I have a question regarding the use of ap_pipe on a large number of visits.
I am using HSC PDR2 data (I already have calexps and difference images, so I am only performing association, thanks to --reuse-outputs-from differencer).
I created templates for each band, and I am running ap_pipe on a large number of visits, using 16 cores at CC-IN2P3 with -j 16.
Some of my jobs ran ok, for instance one with 24 visits, but some failed.
I have a job with 47 visits that just crashed, with slurm giving me some insight:
maxvmem: 137.644G
maxrss: 28.874G
maxpss: 26.948G
which is over what I am access to.

Beeing an “alert” pipeline, I guess ap_pipe was designed to run on single nights, so not that many visits over months?
How different would it be to run ap_pipe:

visit by visit or night by night (where I would wait for each job to be finished)
visit by visit or night by night all in parallel
with a all the visits provided to the command line the way I do it now?

I guess my question is: can I split my ap_pipe runs by nights and can I run them in parallel, or would that somehow break the “association” ?

Best,

Ben

PS: I think this is related to the questions in this posting : Ap_pipe in parallel jobs, but the answer seemed non conclusive to me, so I just want to check again.

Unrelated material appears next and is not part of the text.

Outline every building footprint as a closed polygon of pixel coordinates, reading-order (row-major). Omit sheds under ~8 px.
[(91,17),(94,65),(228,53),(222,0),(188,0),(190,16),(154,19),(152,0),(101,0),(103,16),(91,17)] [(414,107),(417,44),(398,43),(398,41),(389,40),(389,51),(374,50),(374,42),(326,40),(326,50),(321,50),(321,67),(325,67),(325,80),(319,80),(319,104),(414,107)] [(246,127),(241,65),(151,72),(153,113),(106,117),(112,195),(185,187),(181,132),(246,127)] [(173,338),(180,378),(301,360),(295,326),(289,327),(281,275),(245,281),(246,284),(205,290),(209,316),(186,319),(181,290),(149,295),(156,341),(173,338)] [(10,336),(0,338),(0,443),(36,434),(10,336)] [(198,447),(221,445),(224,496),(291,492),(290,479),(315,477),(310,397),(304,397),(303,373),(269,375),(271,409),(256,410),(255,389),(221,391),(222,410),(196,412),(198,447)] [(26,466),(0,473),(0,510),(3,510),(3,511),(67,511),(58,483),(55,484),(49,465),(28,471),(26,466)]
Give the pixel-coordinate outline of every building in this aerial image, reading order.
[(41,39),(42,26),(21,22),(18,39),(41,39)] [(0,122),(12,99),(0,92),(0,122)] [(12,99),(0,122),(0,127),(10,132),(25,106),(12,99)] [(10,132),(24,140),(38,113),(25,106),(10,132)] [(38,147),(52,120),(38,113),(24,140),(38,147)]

cmorrison · December 3, 2020, 5:31pm

Hi Ben,

You are correct in assuming that the pipeline is designed with running temporally sequential visits in mind (i.e. camera takes a image/visit, data is processed, camera takes next image etc.) So, if you want precisely return the same results each time, your first option, visit-by-visit, is the one you want.

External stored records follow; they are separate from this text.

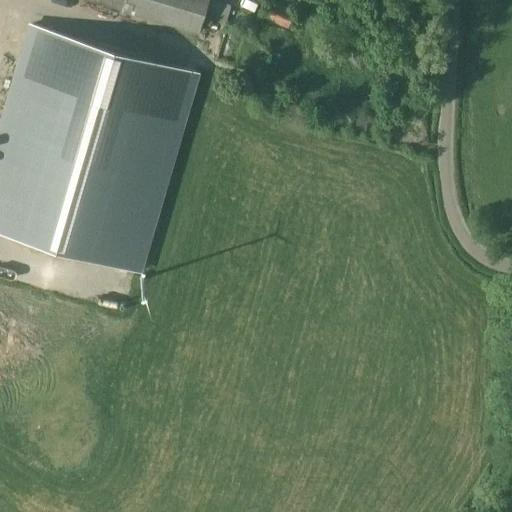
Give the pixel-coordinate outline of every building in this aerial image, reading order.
[(81,0),(84,1),(84,0),(88,0),(122,10),(124,0),(81,0)] [(224,24),(225,20),(229,6),(211,0),(206,20),(224,24)] [(287,28),(294,12),(266,1),(259,17),(287,28)] [(195,72),(32,24),(0,132),(0,229),(138,270),(195,72)] [(245,69),(256,39),(245,35),(234,65),(245,69)] [(363,119),(353,118),(352,128),(362,128),(363,119)]
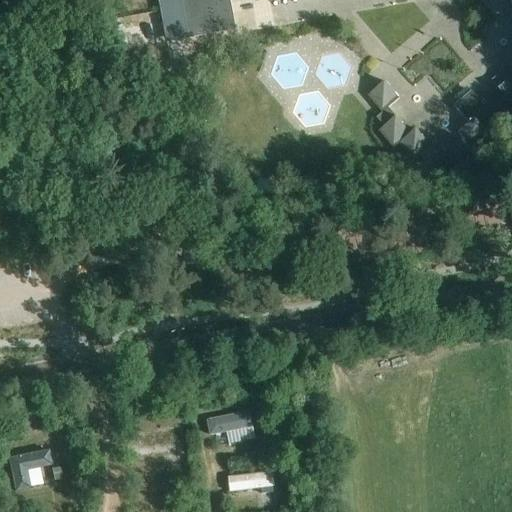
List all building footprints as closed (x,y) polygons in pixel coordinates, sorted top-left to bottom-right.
[(228,0),(179,0),(187,39),(234,30),(228,0)] [(511,76),(494,92),(499,98),(503,95),(511,105),(511,0),(508,0),(511,4),(511,76)] [(238,48),(237,76),(263,76),(263,49),(238,48)] [(400,99),(385,82),(367,97),(382,113),(376,118),(383,127),(378,131),(393,149),(398,144),(413,161),(419,156),(434,173),(450,159),(459,170),(477,155),(474,151),(491,136),(479,123),(502,102),(493,91),(481,102),(471,91),(454,107),(468,123),(457,133),(462,138),(445,153),(436,142),(431,146),(416,129),(410,134),(389,109),(400,99)] [(216,442),(215,428),(183,430),(183,444),(216,442)] [(273,433),(264,434),(266,447),(275,446),(273,433)] [(137,445),(127,446),(129,459),(139,457),(137,445)] [(290,466),(277,468),(277,476),(291,474),(290,466)] [(60,467),(52,469),(54,482),(62,481),(60,467)] [(198,502),(244,499),(243,483),(197,486),(198,502)]
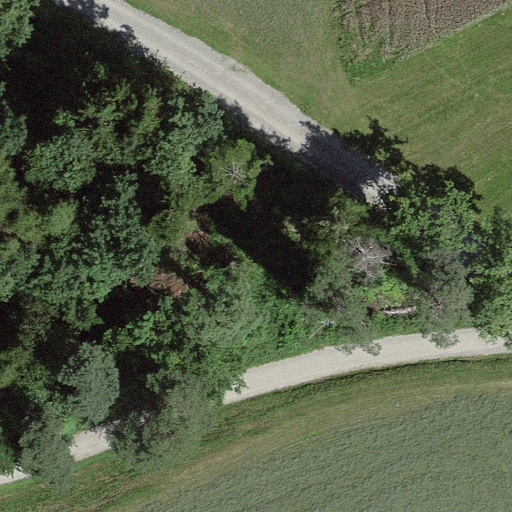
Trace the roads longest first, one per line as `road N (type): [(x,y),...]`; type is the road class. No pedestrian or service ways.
road 1 (track): [(0,461),(370,351),(511,338)]
road 2 (track): [(77,0),(237,83),(511,285)]
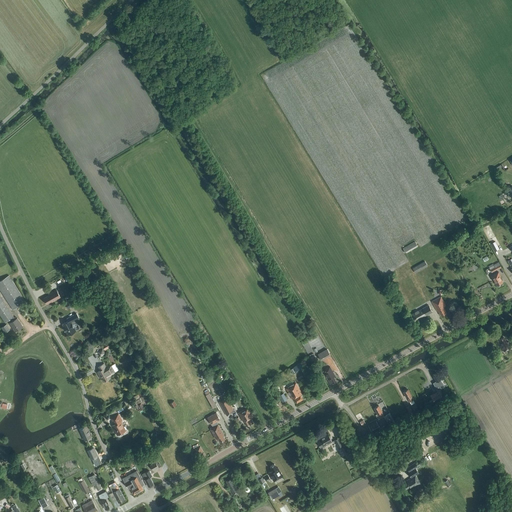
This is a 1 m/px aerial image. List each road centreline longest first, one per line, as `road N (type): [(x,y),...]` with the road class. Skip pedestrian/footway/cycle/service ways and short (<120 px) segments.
road 1 (unclassified): [(132,504),(74,366),(0,229)]
road 2 (tertiary): [(145,496),(333,392)]
road 3 (track): [(410,511),(345,406),(421,364)]
road 4 (tertiary): [(333,392),(511,294)]
road 5 (unclassified): [(0,126),(132,0)]
road 6 (track): [(153,510),(245,460),(256,472)]
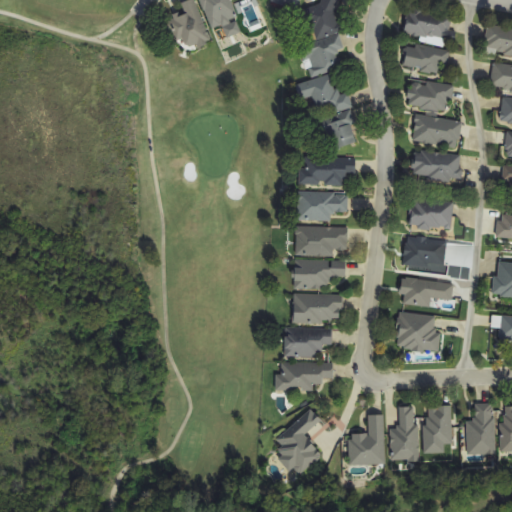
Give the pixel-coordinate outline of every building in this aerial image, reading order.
[(190,0),(164,10),(182,55),(211,43),(193,0),(190,0)] [(197,0),(210,31),(238,20),(229,0),(197,0)] [(263,0),(263,3),(295,12),(298,0),(263,0)] [(334,7),(342,60),(313,64),(305,12),(334,7)] [(447,43),(452,15),(410,8),(405,36),(447,43)] [(484,51),(511,55),(511,27),(488,24),(484,51)] [(403,69),(440,72),(441,64),(449,65),(450,51),(406,46),(403,69)] [(491,90),(511,92),(511,65),(494,64),(491,90)] [(287,92),(339,79),(346,108),(294,121),(287,92)] [(410,109),(451,111),(452,84),(411,82),(410,109)] [(511,99),(505,98),(501,124),(511,126),(511,99)] [(298,126),(349,110),(358,139),(307,154),(298,126)] [(463,123),(417,116),(413,141),(460,148),(463,123)] [(461,153),(416,154),(416,181),(462,180),(461,153)] [(295,160),(349,162),(347,192),(294,189),(295,160)] [(296,193),(349,195),(348,225),(295,222),(296,193)] [(453,231),(454,201),(412,200),(411,229),(453,231)] [(511,242),(511,215),(501,214),(498,241),(511,242)] [(291,224),(345,227),(344,256),(290,254),(291,224)] [(296,260),(349,262),(348,292),(294,289),(296,260)] [(496,298),(511,298),(511,262),(498,262),(496,298)] [(290,293),(343,295),(342,325),(289,322),(290,293)] [(440,316),(400,314),(398,351),(438,353),(440,316)] [(511,317),(492,317),(492,329),(500,329),(499,341),(511,341),(511,317)] [(281,328),(334,330),(333,360),(280,358),(281,328)] [(279,363),(332,365),(331,395),(278,393),(279,363)] [(495,404),(476,404),(476,422),(468,422),(468,456),(496,455),(495,404)] [(511,404),(504,405),(503,453),(511,452),(511,404)] [(392,462),(419,461),(418,407),(401,407),(401,429),(391,429),(392,462)] [(446,454),(446,445),(454,445),(453,407),(426,407),(426,454),(446,454)] [(309,410),(275,439),(278,459),(302,487),(325,466),(299,435),(317,419),(309,410)] [(350,465),(386,465),(386,416),(369,416),(369,436),(350,436),(350,465)]
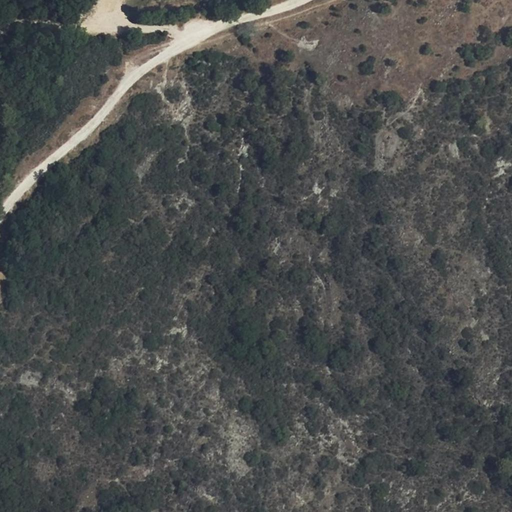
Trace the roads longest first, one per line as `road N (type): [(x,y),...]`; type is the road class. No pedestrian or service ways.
road 1 (track): [(189,33),(23,184),(0,242)]
road 2 (track): [(312,0),(189,33)]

As for the large amount of memory, without a specific run down by task of what is using that memory (or, say, what is different about those 24 visits vs the 47 visits in terms of, for instance, source density), I can’t say for certain what is causing it. If you are attempting to output alerts using the doPackageAlerts config option, that could be the problem as some of the image cutouts put into the alerts can be very large.

racine · December 3, 2020, 6:00pm

Hi Chris,

Thanks a lot for the answer.
Do you know what is the -j option parallized over ?
I could maybe still use -j 16, but use a slurm job that has N calls of ap_pipe for my N visits.
I am not fully sure if that is supposed to be different, or if you are saying that the memory pb is probably not linked to the “multiple visits” problem, but rather due to a given visit that crashes due for instance to the number of sources detected (maybe a single defective one with many artifacts for instance)?

I am not trying to drop alert packages, I actually had to use w_2020_23 instead of v20.0.0, wich I use for the rest of my work, because v20 drops large .avro files (as mentioned here: Run ap_pipe on existing calexps/wcs), and it cannot be turned off.
Is that what you are talking about?
Do you have an easy way to get the “run down by task” of memory usage?
I always run with --profile ap_pipe_profile.dat option, so maybe the information is in there?

Best,

Ben

cmorrison · December 3, 2020, 6:35pm

The parallel option is over ccdVisit so when you feed a large number of vists to a run it will sort of randomly pick which ccdVisit to run. As you suggested, yes you can still use -j and just feed it one visit at a time.

I’m guessing that a single visit has artifiacted data or is somehow different than the rest but I can’t be sure. Who knows, there might be some memory leak problem that when using the -j option. Can’t be certain without really drilling down.

Does the version you are running not have the option doPackageAlerts in diaPipe? In the latest master that option exists and is set to False by default.

It might be worth looking at that output and seeing if a specific task is causing the memory problem. I haven’t drilled down into that output much so you’ll be a bit on your own looking for the answer.

racine · December 3, 2020, 7:15pm

Yes, w_2020_23 does have config.diaPipe.doPackageAlerts=False by default.
I looked into the profile.dat, but it is not written when the job fails, so not helpful, and for the one that succeeded, I used this, but it doesn’t help much either.